# Ostracods-is it worth trying to get rid of them?



## eb16 (Sep 28, 2009)

I've got a large tank (about 28US gal) half filled with water. It's going to house 4 Japanese fire-bellied newts and some cherry shrimps. I started the tank a couple of months ago while the newts were still terrestrial. They have grown a lot and I think they'll be ready for the big tank soon.
The tank has bare bottom at the moment with a couple of plants in glass dishes with plant substrate and gravel. I managed to get brown algae, planaria and ostracods already. Brown algae is pretty much gone now and planaria were exterminated by Panacur (thanks to the advice on this forum).
I'd like to re-do the tank now because I don't like the bare bottom. I want to have plant substrate and sand (can't have gravel because of the newts) with large stones.

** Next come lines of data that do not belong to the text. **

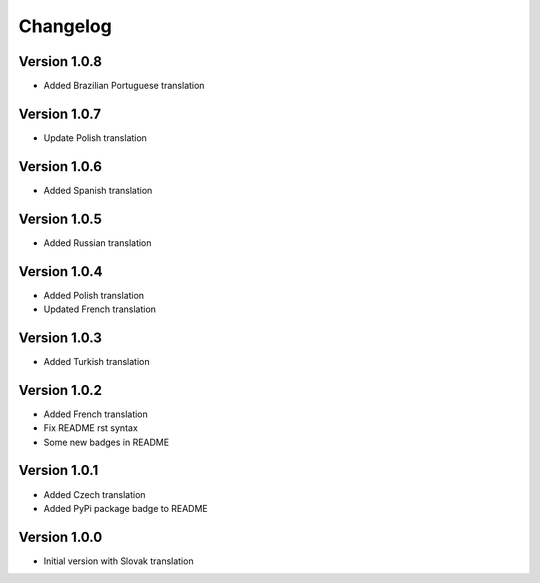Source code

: Changelog
=========

Version 1.0.8
-------------

* Added Brazilian Portuguese translation

Version 1.0.7
-------------

* Update Polish translation

Version 1.0.6
-------------

* Added Spanish translation

Version 1.0.5
-------------

* Added Russian translation

Version 1.0.4
-------------

* Added Polish translation
* Updated French translation

Version 1.0.3
-------------

* Added Turkish translation

Version 1.0.2
-------------

* Added French translation
* Fix README rst syntax
* Some new badges in README

Version 1.0.1
-------------

* Added Czech translation
* Added PyPi package badge to README

Version 1.0.0
-------------

* Initial version with Slovak translation
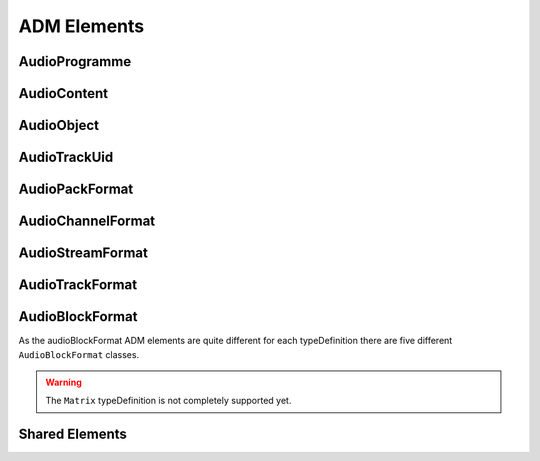 .. reference_elements:

ADM Elements
############

AudioProgramme
--------------

.. doxygenclass:: adm::AudioProgramme
.. doxygenclass:: adm::AudioProgrammeId
.. doxygentypedef:: adm::AudioProgrammeName
.. doxygentypedef:: adm::AudioProgrammeLanguage
.. doxygentypedef:: adm::End
.. doxygentypedef:: adm::MaxDuckingDepth
.. doxygenclass:: adm::AudioProgrammeReferenceScreen

AudioContent
------------

.. doxygenclass:: adm::AudioContent
.. doxygenclass:: adm::AudioContentId
.. doxygentypedef:: adm::AudioContentName
.. doxygentypedef:: adm::AudioContentLanguage
.. doxygentypedef:: adm::DialogueId
.. doxygennamespace:: adm::Dialogue
.. doxygentypedef:: adm::ContentKind
.. doxygentypedef:: adm::NonDialogueContentKind
.. doxygennamespace:: adm::NonDialogueContent
.. doxygentypedef:: adm::DialogueContentKind
.. doxygennamespace:: adm::DialogueContent
.. doxygentypedef:: adm::MixedContentKind
.. doxygennamespace:: adm::MixedContent

AudioObject
-----------

.. doxygenclass:: adm::AudioObject
.. doxygenclass:: adm::AudioObjectId
.. doxygentypedef:: adm::AudioObjectName
.. doxygentypedef:: adm::Interact
.. doxygentypedef:: adm::DisableDucking
.. doxygenclass:: adm::AudioObjectInteraction
.. doxygentypedef:: adm::OnOffInteract
.. doxygentypedef:: adm::GainInteract
.. doxygentypedef:: adm::PositionInteract
.. doxygenclass:: adm::GainInteractionRange
.. doxygenclass:: adm::PositionInteractionRange

AudioTrackUid
-------------

.. doxygenclass:: adm::AudioTrackUid
.. doxygenclass:: adm::AudioTrackUidId
.. doxygentypedef:: adm::SampleRate
.. doxygentypedef:: adm::BitDepth

AudioPackFormat
---------------

.. doxygenclass:: adm::AudioPackFormat
.. doxygenclass:: adm::AudioPackFormatId
.. doxygentypedef:: adm::AudioPackFormatName
.. doxygentypedef:: adm::AbsoluteDistance

AudioChannelFormat
------------------

.. doxygenclass:: adm::AudioChannelFormat
.. doxygenclass:: adm::AudioChannelFormatId
.. doxygentypedef:: adm::AudioChannelFormatName
.. doxygenclass:: adm::Frequency

AudioStreamFormat
-----------------
.. doxygenclass:: adm::AudioStreamFormat
.. doxygenclass:: adm::AudioStreamFormatId
.. doxygentypedef:: adm::AudioStreamFormatName

AudioTrackFormat
----------------
.. doxygenclass:: adm::AudioTrackFormat
.. doxygenclass:: adm::AudioTrackFormatId
.. doxygentypedef:: adm::AudioTrackFormatName

AudioBlockFormat
----------------

As the audioBlockFormat ADM elements are quite different for each typeDefinition
there are five different ``AudioBlockFormat`` classes.

.. warning:: The ``Matrix`` typeDefinition is not completely supported yet.


.. doxygenclass:: adm::AudioBlockFormatDirectSpeakers
.. doxygentypedef:: adm::SpeakerLabel
.. doxygentypedef:: adm::SpeakerLabels
.. doxygentypedef:: adm::SpeakerPosition
.. doxygenclass:: adm::CartesianSpeakerPosition
.. doxygenclass:: adm::SphericalSpeakerPosition

.. doxygenclass:: adm::AudioBlockFormatMatrix

.. doxygenclass:: adm::AudioBlockFormatObjects
.. doxygentypedef:: adm::Cartesian
.. doxygentypedef:: adm::Position
.. doxygenclass:: adm::SphericalPosition
.. doxygenclass:: adm::CartesianPosition
.. doxygentypedef:: adm::Width
.. doxygentypedef:: adm::Height
.. doxygentypedef:: adm::Depth
.. doxygenclass:: adm::ScreenEdgeLock
.. doxygentypedef:: adm::ScreenEdge
.. doxygentypedef:: adm::HorizontalEdge
.. doxygentypedef:: adm::VerticalEdge
.. doxygentypedef:: adm::Diffuse
.. doxygenclass:: adm::ChannelLock
.. doxygentypedef:: adm::ChannelLockFlag
.. doxygentypedef:: adm::MaxDistance
.. doxygenclass:: adm::ObjectDivergence
.. doxygenclass:: adm::JumpPosition
.. doxygentypedef:: adm::JumpPositionFlag
.. doxygentypedef:: adm::InterpolationLength
.. doxygentypedef:: adm::ScreenRef

.. doxygenclass:: adm::AudioBlockFormatHoa
.. doxygentypedef:: adm::Order
.. doxygentypedef:: adm::Degree
.. doxygentypedef:: adm::Normalization
.. doxygentypedef:: adm::NfcRefDist
.. doxygentypedef:: adm::Equation

.. doxygenclass:: adm::AudioBlockFormatBinaural

Shared Elements
---------------

.. doxygentypedef:: adm::Start
.. doxygenclass:: adm::LoudnessMetadata
.. doxygentypedef:: adm::Importance
.. doxygenclass:: adm::AudioBlockFormatId
.. doxygentypedef:: adm::Rtime
.. doxygentypedef:: adm::Duration
.. doxygenclass:: adm::Gain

I would like to know if it's worth trying to get rid of the ostracods while changing the set-up. I really hate them because they are actually eating my plants. If not I would just change the bottom of the tank while using the plants, substrate and filter (Fluval mini) as they are so it would be cycled. Does anyone have any experience with this? How would I go about this if it's worth the effort (chemicals, boiling...how could the plants and the filter be cleaned...?)

Thanks for your help!


----------



## telephasic (Oct 5, 2009)

I really doubt Ostracods are eating your plants, as they are suspension feeders, IIRC. 

That said, all you really need to do is put some reasonably small fish into the tanks for a few weeks, and they'll be gone. In my experience, it's impossible to keep up significant numbers if there are any fish in the tanks at all. Although the newts will probably be too big to bother with them. 

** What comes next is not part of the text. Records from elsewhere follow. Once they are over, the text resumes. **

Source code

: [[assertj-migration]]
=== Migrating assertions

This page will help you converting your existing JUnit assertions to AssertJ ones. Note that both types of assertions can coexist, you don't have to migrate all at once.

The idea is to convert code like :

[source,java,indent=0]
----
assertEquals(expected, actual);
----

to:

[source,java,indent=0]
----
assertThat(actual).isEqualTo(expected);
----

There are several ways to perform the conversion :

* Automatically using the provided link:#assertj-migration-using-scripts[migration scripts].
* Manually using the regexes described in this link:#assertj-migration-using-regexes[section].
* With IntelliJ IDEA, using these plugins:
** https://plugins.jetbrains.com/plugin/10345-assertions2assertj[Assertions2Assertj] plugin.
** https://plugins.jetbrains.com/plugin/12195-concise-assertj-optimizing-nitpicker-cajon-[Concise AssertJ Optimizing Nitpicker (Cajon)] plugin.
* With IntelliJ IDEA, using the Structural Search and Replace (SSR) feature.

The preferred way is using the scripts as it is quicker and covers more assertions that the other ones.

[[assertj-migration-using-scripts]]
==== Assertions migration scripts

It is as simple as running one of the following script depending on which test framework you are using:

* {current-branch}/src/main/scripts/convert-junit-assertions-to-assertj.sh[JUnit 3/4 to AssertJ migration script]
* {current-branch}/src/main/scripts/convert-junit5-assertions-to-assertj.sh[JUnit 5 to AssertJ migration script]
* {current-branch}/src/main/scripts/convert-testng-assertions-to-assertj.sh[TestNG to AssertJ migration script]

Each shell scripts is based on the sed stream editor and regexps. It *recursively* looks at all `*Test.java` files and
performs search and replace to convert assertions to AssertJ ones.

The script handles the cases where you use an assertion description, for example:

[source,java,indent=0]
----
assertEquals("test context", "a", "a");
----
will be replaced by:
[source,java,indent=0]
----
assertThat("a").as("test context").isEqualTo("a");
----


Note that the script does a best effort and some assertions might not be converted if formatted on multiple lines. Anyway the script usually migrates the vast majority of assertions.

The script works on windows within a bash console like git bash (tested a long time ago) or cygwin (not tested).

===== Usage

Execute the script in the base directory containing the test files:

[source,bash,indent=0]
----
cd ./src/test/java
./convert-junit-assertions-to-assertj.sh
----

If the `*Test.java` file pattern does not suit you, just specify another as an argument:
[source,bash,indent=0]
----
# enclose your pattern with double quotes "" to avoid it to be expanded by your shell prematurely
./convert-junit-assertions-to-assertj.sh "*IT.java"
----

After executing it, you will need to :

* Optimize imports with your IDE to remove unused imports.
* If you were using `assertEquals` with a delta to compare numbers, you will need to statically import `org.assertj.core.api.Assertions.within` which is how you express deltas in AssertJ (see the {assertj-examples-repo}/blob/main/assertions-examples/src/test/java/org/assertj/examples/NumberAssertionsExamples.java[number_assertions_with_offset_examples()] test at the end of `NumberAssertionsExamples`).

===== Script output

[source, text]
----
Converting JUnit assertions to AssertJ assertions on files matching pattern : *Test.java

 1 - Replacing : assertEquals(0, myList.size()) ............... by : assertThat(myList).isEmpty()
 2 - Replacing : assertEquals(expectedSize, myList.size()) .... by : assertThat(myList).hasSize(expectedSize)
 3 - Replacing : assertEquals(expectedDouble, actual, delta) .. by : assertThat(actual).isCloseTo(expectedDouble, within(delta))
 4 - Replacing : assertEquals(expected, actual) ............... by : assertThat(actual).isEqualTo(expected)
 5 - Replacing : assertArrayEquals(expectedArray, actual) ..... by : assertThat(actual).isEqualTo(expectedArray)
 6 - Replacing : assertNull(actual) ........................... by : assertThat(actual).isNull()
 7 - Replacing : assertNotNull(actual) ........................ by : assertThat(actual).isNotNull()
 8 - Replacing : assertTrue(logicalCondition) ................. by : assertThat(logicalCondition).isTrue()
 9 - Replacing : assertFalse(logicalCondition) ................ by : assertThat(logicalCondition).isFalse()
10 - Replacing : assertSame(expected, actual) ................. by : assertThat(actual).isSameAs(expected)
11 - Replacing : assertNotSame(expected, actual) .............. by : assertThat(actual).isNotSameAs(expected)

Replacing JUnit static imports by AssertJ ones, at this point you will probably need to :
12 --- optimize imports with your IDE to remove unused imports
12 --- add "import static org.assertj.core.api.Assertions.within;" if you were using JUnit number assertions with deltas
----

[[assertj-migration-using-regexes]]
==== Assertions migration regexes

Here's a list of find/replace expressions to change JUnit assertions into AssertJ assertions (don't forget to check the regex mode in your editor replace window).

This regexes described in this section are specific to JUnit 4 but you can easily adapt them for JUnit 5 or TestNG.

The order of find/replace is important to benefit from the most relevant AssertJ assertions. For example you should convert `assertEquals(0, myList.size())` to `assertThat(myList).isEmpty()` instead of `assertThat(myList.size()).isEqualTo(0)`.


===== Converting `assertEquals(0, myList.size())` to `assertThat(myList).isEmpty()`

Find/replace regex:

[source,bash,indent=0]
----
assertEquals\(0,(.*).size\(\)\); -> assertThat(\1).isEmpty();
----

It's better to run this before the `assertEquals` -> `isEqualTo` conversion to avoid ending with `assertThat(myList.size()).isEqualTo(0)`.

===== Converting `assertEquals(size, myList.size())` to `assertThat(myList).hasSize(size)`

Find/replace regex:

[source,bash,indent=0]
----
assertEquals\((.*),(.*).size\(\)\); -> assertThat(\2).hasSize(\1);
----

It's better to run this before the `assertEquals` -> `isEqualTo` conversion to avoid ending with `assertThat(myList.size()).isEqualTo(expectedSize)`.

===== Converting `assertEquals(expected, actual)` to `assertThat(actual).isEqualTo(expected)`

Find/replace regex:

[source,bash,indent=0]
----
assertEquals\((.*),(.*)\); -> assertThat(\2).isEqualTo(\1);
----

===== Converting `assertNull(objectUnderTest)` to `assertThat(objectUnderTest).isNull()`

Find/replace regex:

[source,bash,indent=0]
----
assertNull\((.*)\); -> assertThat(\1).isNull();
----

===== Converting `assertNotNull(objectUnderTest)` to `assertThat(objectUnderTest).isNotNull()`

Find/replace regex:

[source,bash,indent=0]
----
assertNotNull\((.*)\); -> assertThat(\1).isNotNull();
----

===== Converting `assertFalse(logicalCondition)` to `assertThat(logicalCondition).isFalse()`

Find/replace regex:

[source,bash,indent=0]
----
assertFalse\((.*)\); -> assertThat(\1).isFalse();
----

The newts will probably eat the cherry shrimp however.


----------



## eb16 (Sep 28, 2009)

I think the ostracods might be eating and damaging the plants out of desperation because there is no food for them (as nothing except them lives in the tank at the moment so no feeding...). There's loads of them.
Newts and shrimps should be ok together as newts are not particularly good hunters. It wouldn't be a big problem if they did catch a shrimp once in a while anyway. 
I can't add fish to the tank because from what I've read fish and newts don't mix and I don't have another tank. I'd simply have to get rid of the fish afterwards (I couldn't just use the poor animals and throw them away...). Even though I just found out *White Cloud Minnows* could live with the newts (peaceful, don't mind cold water).Would they eat the ostracods, too?
Otherwise I suppose it's either start again (I don't want to buy new stuff so how could I clean it) or just ignore the ostracods...


----------